[Records from a data source]
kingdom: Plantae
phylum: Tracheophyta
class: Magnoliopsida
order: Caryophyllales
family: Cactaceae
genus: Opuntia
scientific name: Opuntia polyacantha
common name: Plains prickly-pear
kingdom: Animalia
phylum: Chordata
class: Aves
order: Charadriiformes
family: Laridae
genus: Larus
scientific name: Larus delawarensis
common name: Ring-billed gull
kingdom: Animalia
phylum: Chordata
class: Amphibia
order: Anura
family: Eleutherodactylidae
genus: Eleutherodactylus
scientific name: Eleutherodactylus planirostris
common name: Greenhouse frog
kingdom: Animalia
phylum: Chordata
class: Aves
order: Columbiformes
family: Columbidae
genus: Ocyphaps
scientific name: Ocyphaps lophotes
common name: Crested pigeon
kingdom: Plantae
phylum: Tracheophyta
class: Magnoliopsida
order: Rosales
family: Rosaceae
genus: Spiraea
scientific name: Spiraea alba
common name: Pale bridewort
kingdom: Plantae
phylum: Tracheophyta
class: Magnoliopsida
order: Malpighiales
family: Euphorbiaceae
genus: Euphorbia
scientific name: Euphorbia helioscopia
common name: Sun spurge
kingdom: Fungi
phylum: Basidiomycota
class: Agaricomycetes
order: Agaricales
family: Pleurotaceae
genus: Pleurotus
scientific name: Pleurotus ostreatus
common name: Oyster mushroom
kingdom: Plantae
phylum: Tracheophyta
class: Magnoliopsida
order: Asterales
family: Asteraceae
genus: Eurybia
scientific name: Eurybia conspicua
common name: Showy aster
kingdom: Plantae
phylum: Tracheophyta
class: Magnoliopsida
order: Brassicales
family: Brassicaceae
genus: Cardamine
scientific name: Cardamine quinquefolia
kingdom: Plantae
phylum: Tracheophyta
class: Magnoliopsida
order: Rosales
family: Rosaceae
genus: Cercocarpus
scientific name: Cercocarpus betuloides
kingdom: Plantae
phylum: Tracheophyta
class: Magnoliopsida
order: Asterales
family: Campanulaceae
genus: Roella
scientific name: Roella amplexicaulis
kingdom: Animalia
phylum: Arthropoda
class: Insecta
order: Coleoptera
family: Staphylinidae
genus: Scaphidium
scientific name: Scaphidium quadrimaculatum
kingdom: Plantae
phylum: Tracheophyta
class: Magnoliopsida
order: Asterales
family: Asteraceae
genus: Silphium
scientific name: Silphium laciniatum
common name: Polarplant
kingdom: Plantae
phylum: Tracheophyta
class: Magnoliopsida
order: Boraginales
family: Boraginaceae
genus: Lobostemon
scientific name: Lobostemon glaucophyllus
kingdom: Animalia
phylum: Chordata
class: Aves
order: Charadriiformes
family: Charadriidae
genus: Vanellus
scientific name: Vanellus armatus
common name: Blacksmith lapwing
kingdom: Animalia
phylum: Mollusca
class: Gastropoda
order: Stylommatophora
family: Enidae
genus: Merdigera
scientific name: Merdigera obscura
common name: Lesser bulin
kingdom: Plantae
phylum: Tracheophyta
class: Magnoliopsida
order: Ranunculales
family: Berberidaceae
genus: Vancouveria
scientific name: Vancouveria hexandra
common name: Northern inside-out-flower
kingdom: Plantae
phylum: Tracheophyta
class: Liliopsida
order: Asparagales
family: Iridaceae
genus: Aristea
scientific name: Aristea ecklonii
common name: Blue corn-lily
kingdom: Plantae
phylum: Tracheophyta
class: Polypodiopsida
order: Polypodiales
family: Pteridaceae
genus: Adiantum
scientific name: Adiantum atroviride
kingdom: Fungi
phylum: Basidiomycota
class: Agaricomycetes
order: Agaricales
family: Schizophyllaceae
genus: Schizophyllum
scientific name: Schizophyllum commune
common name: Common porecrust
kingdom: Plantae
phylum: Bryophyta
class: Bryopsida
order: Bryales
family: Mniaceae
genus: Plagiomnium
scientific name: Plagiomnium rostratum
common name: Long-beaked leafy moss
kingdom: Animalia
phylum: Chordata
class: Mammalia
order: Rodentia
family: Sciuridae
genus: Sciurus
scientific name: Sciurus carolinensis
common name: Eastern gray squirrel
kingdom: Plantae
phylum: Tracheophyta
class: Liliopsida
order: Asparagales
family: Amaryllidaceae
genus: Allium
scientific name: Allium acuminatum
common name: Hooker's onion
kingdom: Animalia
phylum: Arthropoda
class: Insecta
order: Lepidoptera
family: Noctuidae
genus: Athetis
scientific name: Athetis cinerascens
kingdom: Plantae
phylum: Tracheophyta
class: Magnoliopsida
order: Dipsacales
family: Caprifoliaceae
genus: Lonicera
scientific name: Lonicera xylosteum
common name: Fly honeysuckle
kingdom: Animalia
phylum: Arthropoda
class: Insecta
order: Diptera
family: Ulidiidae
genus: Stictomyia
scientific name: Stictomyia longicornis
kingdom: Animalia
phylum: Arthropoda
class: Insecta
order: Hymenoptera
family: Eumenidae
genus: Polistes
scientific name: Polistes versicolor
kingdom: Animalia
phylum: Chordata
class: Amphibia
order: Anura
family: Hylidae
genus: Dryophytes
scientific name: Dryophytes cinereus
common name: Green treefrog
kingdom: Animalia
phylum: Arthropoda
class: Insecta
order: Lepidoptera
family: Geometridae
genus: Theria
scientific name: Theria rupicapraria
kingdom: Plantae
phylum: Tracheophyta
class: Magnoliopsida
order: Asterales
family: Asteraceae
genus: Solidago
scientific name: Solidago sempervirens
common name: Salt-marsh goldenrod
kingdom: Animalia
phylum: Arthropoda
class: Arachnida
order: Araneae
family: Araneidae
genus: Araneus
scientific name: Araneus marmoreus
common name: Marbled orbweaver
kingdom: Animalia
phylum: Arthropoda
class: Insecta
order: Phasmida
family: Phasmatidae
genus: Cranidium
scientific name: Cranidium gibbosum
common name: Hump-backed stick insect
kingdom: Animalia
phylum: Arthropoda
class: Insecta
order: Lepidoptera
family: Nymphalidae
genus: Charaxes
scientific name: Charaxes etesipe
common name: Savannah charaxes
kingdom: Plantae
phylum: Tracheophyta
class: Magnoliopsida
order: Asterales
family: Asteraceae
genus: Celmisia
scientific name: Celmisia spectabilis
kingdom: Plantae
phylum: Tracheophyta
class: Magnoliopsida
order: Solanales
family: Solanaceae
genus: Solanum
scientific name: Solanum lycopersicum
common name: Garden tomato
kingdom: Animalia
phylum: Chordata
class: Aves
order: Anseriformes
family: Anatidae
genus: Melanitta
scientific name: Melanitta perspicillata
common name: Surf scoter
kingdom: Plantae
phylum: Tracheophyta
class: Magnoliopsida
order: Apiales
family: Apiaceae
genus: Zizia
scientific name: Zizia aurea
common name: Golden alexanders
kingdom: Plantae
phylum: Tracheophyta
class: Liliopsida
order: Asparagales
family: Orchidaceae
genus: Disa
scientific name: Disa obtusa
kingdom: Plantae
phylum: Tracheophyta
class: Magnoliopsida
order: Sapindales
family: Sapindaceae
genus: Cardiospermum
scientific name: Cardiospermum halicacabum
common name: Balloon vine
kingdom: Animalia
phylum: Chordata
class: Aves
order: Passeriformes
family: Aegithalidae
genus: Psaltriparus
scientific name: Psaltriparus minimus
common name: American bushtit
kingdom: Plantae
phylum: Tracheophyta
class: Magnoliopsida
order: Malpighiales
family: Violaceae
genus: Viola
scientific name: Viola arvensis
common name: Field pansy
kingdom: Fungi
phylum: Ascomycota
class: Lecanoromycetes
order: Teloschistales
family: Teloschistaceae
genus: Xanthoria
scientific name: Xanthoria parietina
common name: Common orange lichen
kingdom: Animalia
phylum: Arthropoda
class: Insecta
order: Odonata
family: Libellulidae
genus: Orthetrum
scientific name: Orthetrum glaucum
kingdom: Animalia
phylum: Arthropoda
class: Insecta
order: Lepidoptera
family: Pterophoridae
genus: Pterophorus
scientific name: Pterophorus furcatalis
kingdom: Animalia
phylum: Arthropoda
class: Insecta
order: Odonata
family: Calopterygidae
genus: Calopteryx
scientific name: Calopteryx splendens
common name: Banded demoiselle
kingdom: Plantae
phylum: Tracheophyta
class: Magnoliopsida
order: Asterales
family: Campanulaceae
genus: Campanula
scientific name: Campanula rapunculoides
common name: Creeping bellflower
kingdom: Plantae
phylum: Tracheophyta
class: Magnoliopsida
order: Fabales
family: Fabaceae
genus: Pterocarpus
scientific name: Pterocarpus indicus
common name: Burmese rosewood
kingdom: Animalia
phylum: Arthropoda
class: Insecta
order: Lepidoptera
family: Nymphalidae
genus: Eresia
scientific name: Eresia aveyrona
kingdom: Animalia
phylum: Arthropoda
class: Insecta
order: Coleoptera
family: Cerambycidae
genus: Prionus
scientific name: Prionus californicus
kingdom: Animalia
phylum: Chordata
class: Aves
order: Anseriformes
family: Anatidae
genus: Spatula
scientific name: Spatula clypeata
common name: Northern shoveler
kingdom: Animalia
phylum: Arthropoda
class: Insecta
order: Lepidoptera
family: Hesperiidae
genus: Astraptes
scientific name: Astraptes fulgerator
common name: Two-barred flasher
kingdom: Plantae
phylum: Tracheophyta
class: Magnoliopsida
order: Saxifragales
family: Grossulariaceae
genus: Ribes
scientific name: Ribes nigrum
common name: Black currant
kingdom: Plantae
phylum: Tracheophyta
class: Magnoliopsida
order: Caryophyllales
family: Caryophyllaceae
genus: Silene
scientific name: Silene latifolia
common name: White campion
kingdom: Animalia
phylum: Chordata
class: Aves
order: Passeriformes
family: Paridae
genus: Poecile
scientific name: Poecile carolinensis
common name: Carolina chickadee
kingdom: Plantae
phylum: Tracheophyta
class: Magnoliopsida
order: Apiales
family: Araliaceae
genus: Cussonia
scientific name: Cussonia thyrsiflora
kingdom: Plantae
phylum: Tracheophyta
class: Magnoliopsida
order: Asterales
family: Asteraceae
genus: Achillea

Given instruction: Return the stretch of the data above from the line containing "scientific name: Merdigera obscura" through the line containing "genus: Adiantum", with every line reproduced without any change.

Response:
scientific name: Merdigera obscura
common name: Lesser bulin
kingdom: Plantae
phylum: Tracheophyta
class: Magnoliopsida
order: Ranunculales
family: Berberidaceae
genus: Vancouveria
scientific name: Vancouveria hexandra
common name: Northern inside-out-flower
kingdom: Plantae
phylum: Tracheophyta
class: Liliopsida
order: Asparagales
family: Iridaceae
genus: Aristea
scientific name: Aristea ecklonii
common name: Blue corn-lily
kingdom: Plantae
phylum: Tracheophyta
class: Polypodiopsida
order: Polypodiales
family: Pteridaceae
genus: Adiantum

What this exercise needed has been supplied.